- [対象の文章]:
────────────────

朝日新聞の投書欄を見ると、新型コロナのワクチン接種が高齢者なのに予約もできない、予約できても8月にならないと接種が受けられない、また、副反応の情報が届かない、という投書が続いている。
厚労省のホームページによれば、ファイザー社のワクチンが、7月中に84,341箱、各市町村に供給されることになっている。1箱は、接種1170回分である。いっぽう、65歳以上の高齢者は、約3513万人である。7月中に高齢者の全員が2回接種したとしても、29%のワクチンが余ることになる。実際には、高齢者の半分程度しか接種しないから、大量にワクチンが余ることになる。
したがって、投書の事態が生じるのは、単に行政の問題である。行政のトップが政府であるから政府の責任である。ワクチンが余っているのに、希望者が接種をうけられないというのはおかしい。

────────────────

- [確認用データ]:
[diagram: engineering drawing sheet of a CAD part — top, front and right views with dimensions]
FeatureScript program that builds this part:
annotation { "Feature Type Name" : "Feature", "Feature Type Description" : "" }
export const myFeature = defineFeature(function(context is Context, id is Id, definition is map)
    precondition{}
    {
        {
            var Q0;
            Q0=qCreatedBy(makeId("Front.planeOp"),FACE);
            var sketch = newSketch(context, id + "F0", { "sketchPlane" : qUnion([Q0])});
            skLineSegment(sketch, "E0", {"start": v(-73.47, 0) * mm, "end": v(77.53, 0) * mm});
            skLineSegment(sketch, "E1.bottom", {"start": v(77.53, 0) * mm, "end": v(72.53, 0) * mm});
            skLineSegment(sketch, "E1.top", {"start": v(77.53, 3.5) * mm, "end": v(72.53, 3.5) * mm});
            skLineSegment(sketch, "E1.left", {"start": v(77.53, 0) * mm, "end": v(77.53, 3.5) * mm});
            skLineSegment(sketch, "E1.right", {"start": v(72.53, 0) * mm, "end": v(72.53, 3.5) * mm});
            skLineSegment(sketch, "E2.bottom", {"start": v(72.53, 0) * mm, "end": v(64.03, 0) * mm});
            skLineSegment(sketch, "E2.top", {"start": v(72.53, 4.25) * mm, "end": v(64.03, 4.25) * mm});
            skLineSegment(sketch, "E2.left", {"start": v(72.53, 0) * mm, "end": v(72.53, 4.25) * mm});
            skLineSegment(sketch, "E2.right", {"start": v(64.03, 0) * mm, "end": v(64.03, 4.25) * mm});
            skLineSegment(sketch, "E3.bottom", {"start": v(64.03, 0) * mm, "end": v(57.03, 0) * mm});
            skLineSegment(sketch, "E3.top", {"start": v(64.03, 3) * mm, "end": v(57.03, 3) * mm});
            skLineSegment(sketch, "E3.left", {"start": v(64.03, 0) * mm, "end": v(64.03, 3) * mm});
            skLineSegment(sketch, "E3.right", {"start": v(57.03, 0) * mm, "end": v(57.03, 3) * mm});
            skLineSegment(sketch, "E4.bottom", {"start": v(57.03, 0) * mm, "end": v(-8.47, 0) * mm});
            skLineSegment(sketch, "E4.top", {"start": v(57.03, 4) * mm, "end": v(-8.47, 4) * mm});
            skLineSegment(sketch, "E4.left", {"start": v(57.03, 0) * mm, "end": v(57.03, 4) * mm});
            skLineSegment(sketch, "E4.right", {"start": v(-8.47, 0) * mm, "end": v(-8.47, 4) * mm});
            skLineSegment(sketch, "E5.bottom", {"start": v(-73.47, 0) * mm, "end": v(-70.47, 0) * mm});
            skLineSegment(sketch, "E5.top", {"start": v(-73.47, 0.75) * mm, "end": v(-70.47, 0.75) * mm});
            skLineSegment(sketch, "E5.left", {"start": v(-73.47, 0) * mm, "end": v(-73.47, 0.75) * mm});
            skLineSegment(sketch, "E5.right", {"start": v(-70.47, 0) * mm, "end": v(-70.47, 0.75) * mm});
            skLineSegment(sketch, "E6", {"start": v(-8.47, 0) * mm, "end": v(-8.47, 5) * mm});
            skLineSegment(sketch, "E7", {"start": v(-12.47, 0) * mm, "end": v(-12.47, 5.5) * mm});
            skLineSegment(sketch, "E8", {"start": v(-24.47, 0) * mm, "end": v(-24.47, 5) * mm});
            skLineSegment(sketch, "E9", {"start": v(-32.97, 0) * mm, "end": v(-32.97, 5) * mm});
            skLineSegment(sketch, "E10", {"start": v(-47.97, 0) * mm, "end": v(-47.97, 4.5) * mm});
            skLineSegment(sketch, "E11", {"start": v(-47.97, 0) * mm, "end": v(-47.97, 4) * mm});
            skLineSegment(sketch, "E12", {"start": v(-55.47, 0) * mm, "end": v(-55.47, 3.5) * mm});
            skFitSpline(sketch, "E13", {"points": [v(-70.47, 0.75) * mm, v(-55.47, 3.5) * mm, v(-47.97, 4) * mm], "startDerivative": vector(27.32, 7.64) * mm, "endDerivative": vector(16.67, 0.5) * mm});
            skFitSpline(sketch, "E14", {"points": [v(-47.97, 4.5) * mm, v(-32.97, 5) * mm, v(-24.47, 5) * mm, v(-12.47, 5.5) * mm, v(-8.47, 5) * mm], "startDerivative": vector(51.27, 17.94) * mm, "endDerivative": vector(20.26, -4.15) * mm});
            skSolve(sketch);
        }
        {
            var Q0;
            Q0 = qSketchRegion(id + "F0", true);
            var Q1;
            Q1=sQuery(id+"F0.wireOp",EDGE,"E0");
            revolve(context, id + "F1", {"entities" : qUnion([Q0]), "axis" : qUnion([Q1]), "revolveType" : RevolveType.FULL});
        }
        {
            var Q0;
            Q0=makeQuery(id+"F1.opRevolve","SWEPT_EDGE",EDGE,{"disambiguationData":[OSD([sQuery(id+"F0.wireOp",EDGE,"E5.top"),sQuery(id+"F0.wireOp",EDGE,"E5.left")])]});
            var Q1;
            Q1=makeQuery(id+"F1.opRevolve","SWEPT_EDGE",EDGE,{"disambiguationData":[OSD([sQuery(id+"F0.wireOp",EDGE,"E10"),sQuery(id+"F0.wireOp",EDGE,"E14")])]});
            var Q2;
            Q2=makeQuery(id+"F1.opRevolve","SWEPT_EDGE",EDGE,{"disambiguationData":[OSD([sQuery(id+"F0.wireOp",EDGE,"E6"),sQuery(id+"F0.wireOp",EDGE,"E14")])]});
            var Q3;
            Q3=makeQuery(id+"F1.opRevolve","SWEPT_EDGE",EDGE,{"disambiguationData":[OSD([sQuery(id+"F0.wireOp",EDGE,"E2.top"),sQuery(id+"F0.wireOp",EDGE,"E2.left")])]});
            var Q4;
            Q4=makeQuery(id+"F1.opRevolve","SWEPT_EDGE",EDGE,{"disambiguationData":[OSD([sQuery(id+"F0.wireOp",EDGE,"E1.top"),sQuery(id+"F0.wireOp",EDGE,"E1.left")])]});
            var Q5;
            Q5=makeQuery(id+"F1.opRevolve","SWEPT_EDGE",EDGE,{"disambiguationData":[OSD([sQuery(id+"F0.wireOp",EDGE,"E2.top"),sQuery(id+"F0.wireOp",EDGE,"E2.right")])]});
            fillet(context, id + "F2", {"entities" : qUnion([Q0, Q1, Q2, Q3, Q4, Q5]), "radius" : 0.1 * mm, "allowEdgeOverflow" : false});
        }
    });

────────────────

- [課題の目的]: 対象の文章によると、ファイザー社のワクチン1箱は接種何回分ですか。

- [解答]: 接種1170回分です。